Overland Park development stimulates area economy, attracts new residents

Jim Cunningham
August 16, 2018 - 5:35 am

Santa Fe Commons Park in Overland Park remains one of the busiest developments in the Kansas City area. 

All around 80th and Metcalf, new lofts and apartment buildings fill the skyline. It's exciting to Kate Sweeten, with Downtown Overland Park Partnership.

"We're seeing new residents -- we're seeing a lot of new interest in downtown Overland Park," Sweeten said. "There are a lot of eyes across Kansas City now looking at this area in a new light, that it's not kind of the old, sleepy downtown."

One important piece to all the downtown Overland Park redevelopment is more parking. New parking spaces have been added along 79th street. Another 400 are planned at 80th and Marty as part of the nearly $54 million five-story Edison OP project, set to begin this Fall.

People want an interesting place to live, work and play, said Carl Gerlach, Overland Park mayor. 

"They want to be able to live in a thriving area that they can walk out at night time, they can walk out during the day, they can work during the day or they can walk to a coffee shop before they go to work, and afterwards they can go to a restaurant, and they can do that," Gerlach said.

At the Downtown Farmers Market vendors are looking forward to the influx of new residents.

"It's pretty amazing, actually, that they're going to expect another thousand or 1,500 residents here," said Dave Derr, who runs the Wiener Wagon. "That's pretty cool."
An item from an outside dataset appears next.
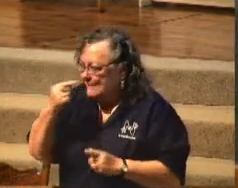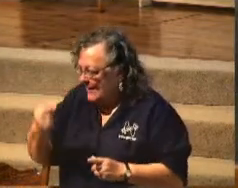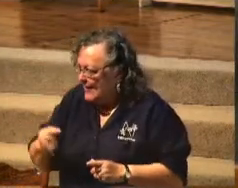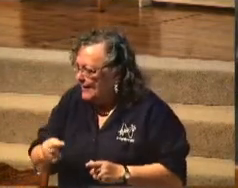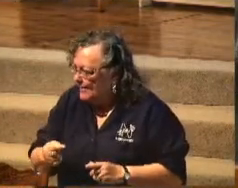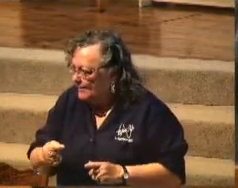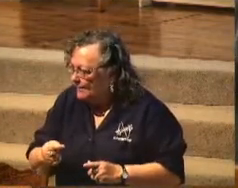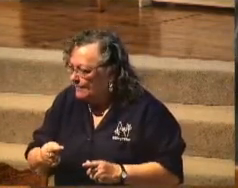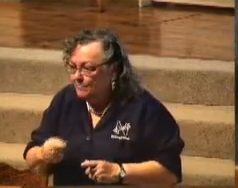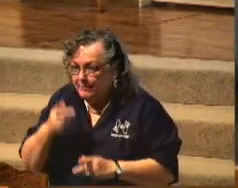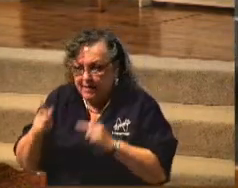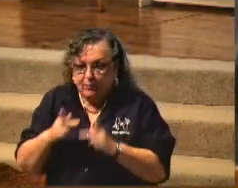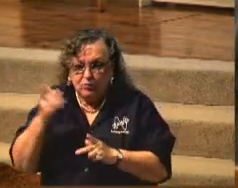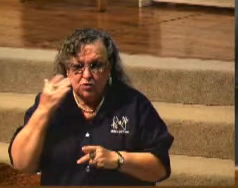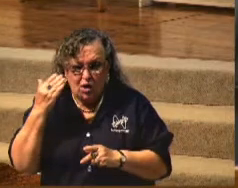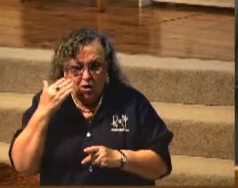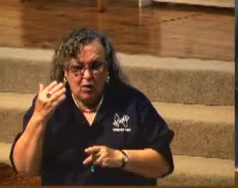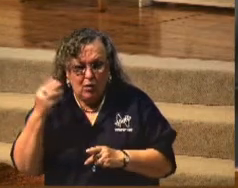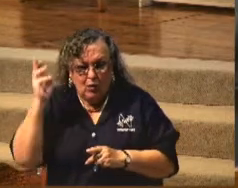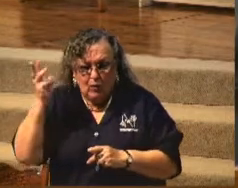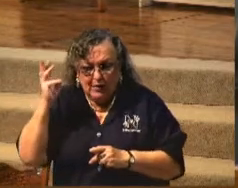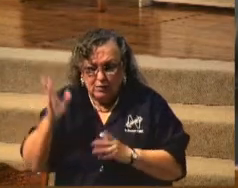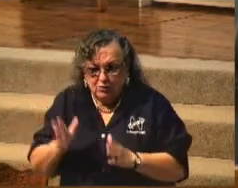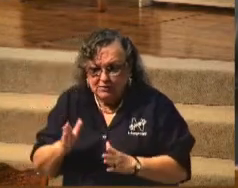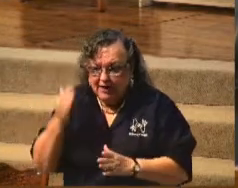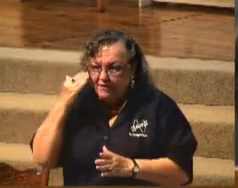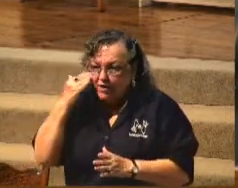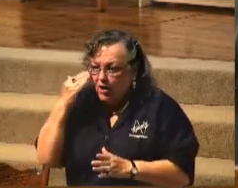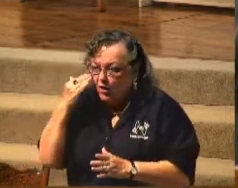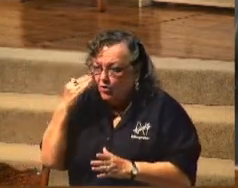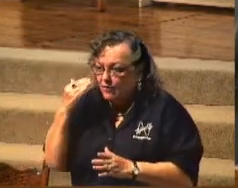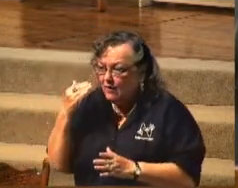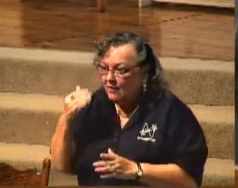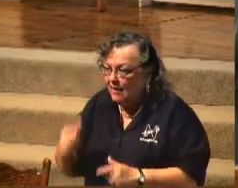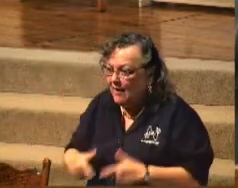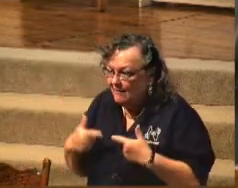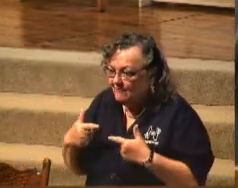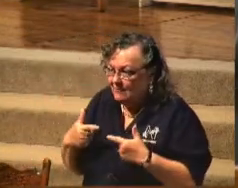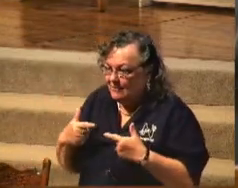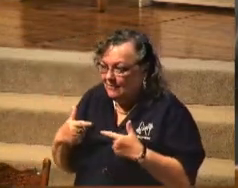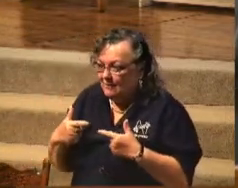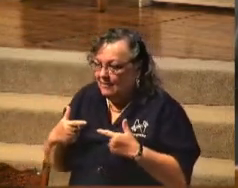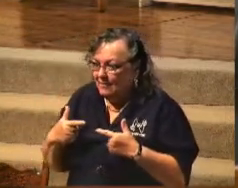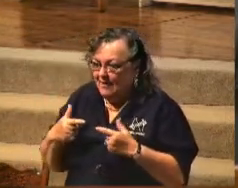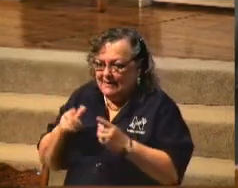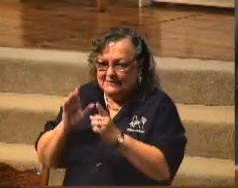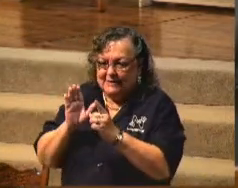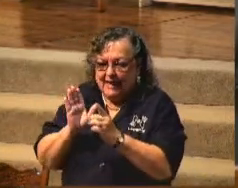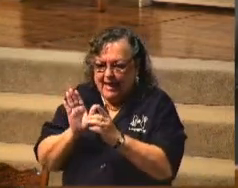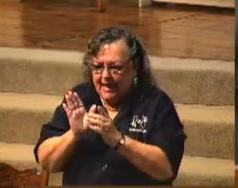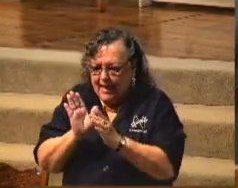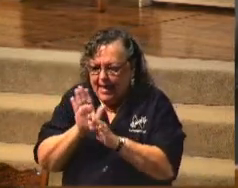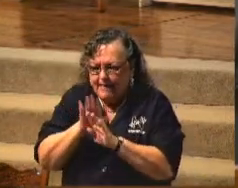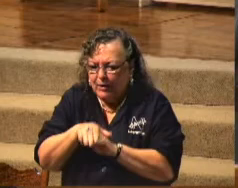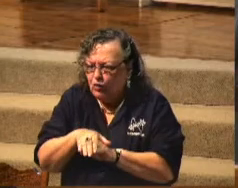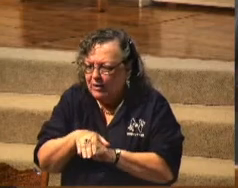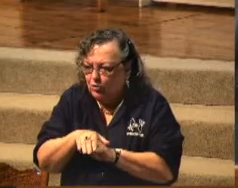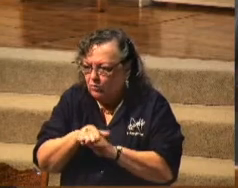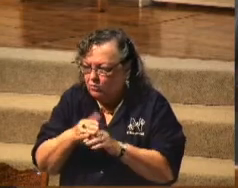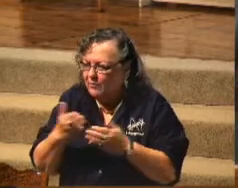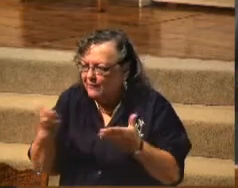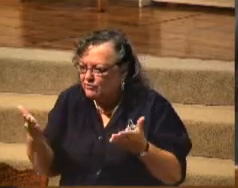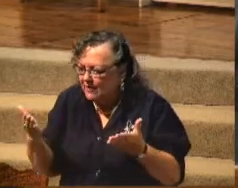they know that their life is hypocritical to what they're saying. Witness the gospel.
Meanwhile, some people are not as enthusiastic about the growth and development. They hope the market and other local downtown businesses do not lose out on new opportunities.

"When you bring in all the shopping and consumerism, it brings in materialism, and I feel like it disconnects us from (the farmer's market)," said one woman.

Mayor Gerlach said they want to maintain the rich history of downtown Overland Park and they have no plans to change that.

"We have a lot of small bakeries, a lot of small shops that are still here," Gerlach said. "We aren't looking for a big Lowe's to come in here or a Home Depot."

Ten years ago, the city set out on the Vision Metcalf Plan, a strategic plan to increase residential development. Mayor Gerlach said he is happy to see it finally taking off.